Setelahnya, hanya ada suara angin yang terdengar sepanjang menit selanjutnya. Jonathan masih tertegun, sekilas dirinya jadi mengenang sosok Karina dan Azka. Andai mereka berdua masih hidup. Pasti sangat bahagia hidupnya saat ini.

“Kenapa sih dunia ini kejam! Kita udah lama berpisah, lalu bertemu dengan melihat Azka yang udah gede. Tapi, abis itu kita berpisah lagi. Kita cuma kalah karena takdir Karin!”
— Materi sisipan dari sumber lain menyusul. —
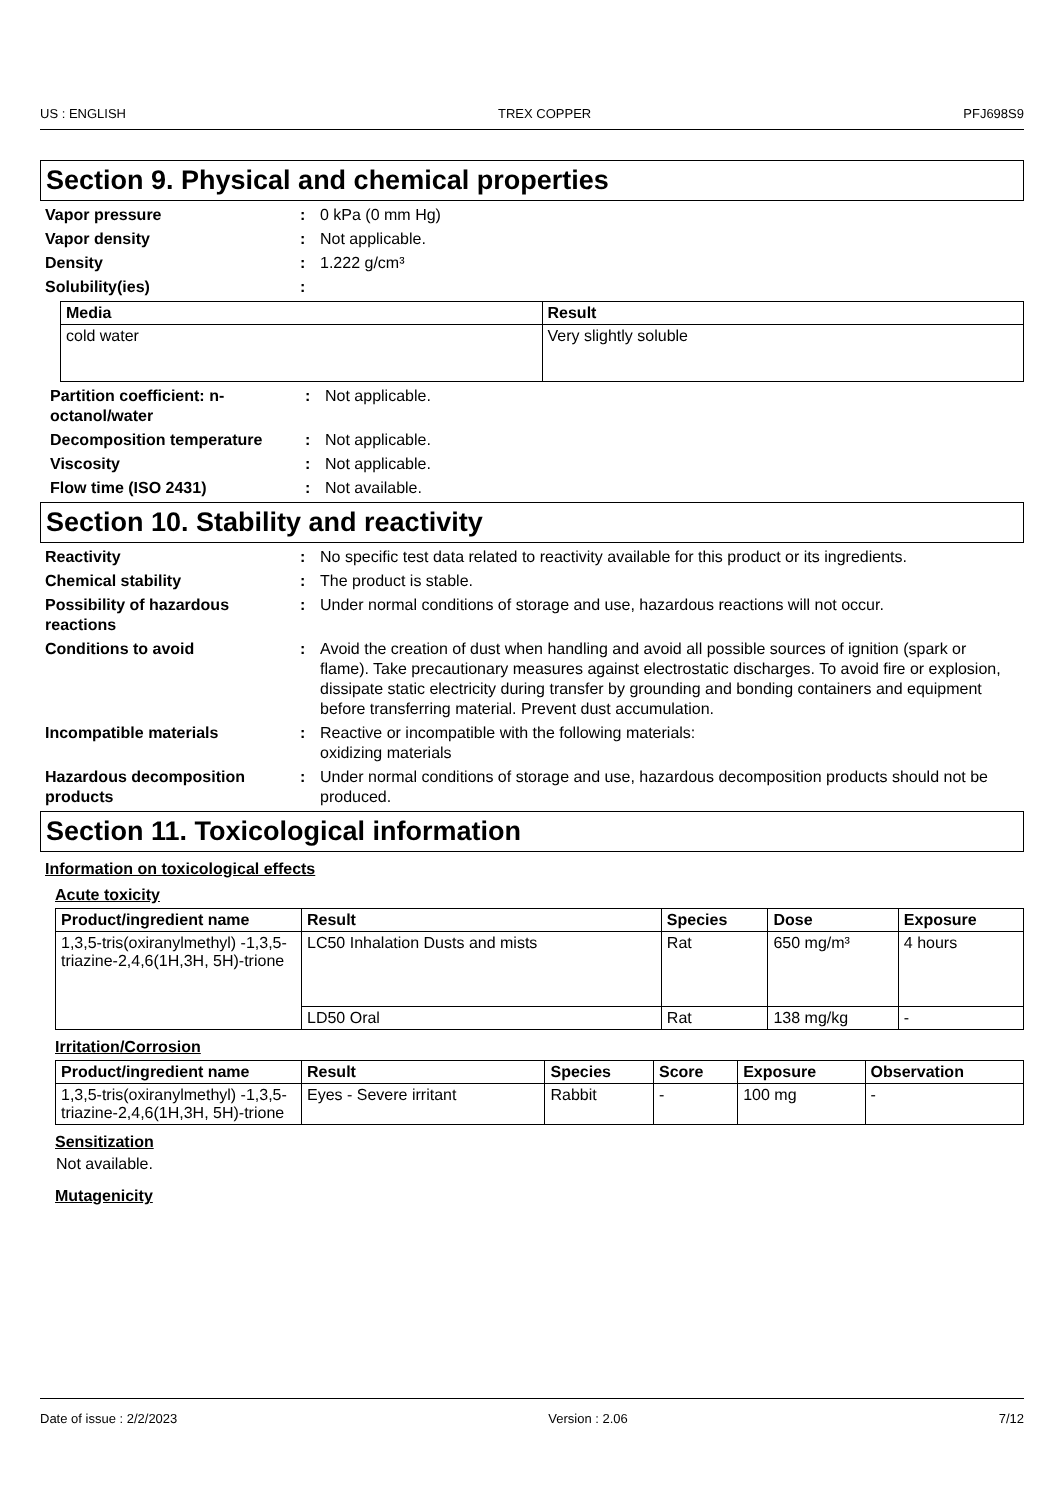US : ENGLISH TREX COPPER PFJ698S9
Section 9. Physical and chemical properties
Vapor pressure : 0 kPa (0 mm Hg)
Vapor density : Not applicable.
Density : 1.222 g/cm³
Solubility(ies) :
| Media | Result |
| --- | --- |
| cold water | Very slightly soluble |
Partition coefficient: n-octanol/water
: Not applicable.
Decomposition temperature : Not applicable.
Viscosity : Not applicable.
Flow time (ISO 2431) : Not available.
Section 10. Stability and reactivity
Reactivity : No specific test data related to reactivity available for this product or its ingredients.
Chemical stability : The product is stable.
Possibility of hazardous reactions
: Under normal conditions of storage and use, hazardous reactions will not occur.
Conditions to avoid : Avoid the creation of dust when handling and avoid all possible sources of ignition (spark or flame). Take precautionary measures against electrostatic discharges. To avoid fire or explosion, dissipate static electricity during transfer by grounding and bonding containers and equipment before transferring material. Prevent dust accumulation.
Incompatible materials : Reactive or incompatible with the following materials:
oxidizing materials
Hazardous decomposition products
: Under normal conditions of storage and use, hazardous decomposition products should not be produced.
Section 11. Toxicological information
Information on toxicological effects
Acute toxicity
| Product/ingredient name | Result | Species | Dose | Exposure |
| --- | --- | --- | --- | --- |
| 1,3,5-tris(oxiranylmethyl) -1,3,5-triazine-2,4,6(1H,3H, 5H)-trione | LC50 Inhalation Dusts and mists | Rat | 650 mg/m³ | 4 hours |
| | LD50 Oral | Rat | 138 mg/kg | - |
Irritation/Corrosion
| Product/ingredient name | Result | Species | Score | Exposure | Observation |
| --- | --- | --- | --- | --- | --- |
| 1,3,5-tris(oxiranylmethyl) -1,3,5-triazine-2,4,6(1H,3H, 5H)-trione | Eyes - Severe irritant | Rabbit | - | 100 mg | - |
Sensitization
Not available.
Mutagenicity
Date of issue : 2/2/2023 Version : 2.06 7/12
Gara-gara mengingat itu, bayangan masa lalu Karina dengan dirinya kembali muncul.

Flash Back on.

Putih abu-abu adalah masa yang menyenangkan. Segala kenakalan dan kebaikan seakan berlomba untuk mengisi hari-hari Jonathan selama sekolah.

Dia yang selalu jadi juara pertama dan Karina adalah juara kedua. Sering melakukan kegiatan sekolah bersama membuat keduanya jatuh cinta.

Manis percintaan membuat keduanya terjebak dalam kehangatan yang dilarang. Hasrat itu muncul saat mereka berdua saja di ruang OSIS usai rapat.

Karina sedang sibuk menutup jendela kaca yang ada di ruangan tersebut. Silau dari cahaya jingga matahari sore menerpa wajah halus Karina. Membuat wajah itu bercahaya indah dan menumbuhkan hasrat dalam diri Jonathan yang tengah merapikan buku di meja rapat yang telah kosong. Ia memandang takjub pada makhluk keturunan hawa tersebut.

Hatinya mulai berdebar, manakala mengingat Kirana juga bukan lain adalah kekasihnya. Ia mulai mendekati sambil memupuk rasa berdebar yang semakin menjadi.

“Karin!” panggil Jo yang tepat berdiri di belakangnya.

Karina berbalik, rambutnya yang panjang menjuntai membingkai wajahnya yang putih bersih dan menggemaskan. “Ada apa?”

“Aku, aku cuma mau bilang kalau aku sayang banget sama kamu!” Mulai diraba mahkota hitam Karina. Lalu merapikan helaian tersebut di belakang telinganya.

“Aku juga!” jawab Karina.

Perlahan ada detik yang berjalan membuat Jonathan memberanikan diri memangkas jarak wajah mereka berdua. Karina terjepit dengan keadaan itu. Tidak ada ruang untuk bergeser. Namun, ia merasa tahu apa yang akan dilakukan oleh Jonathan. Hingga segera mungkin wajahnya dialihkan.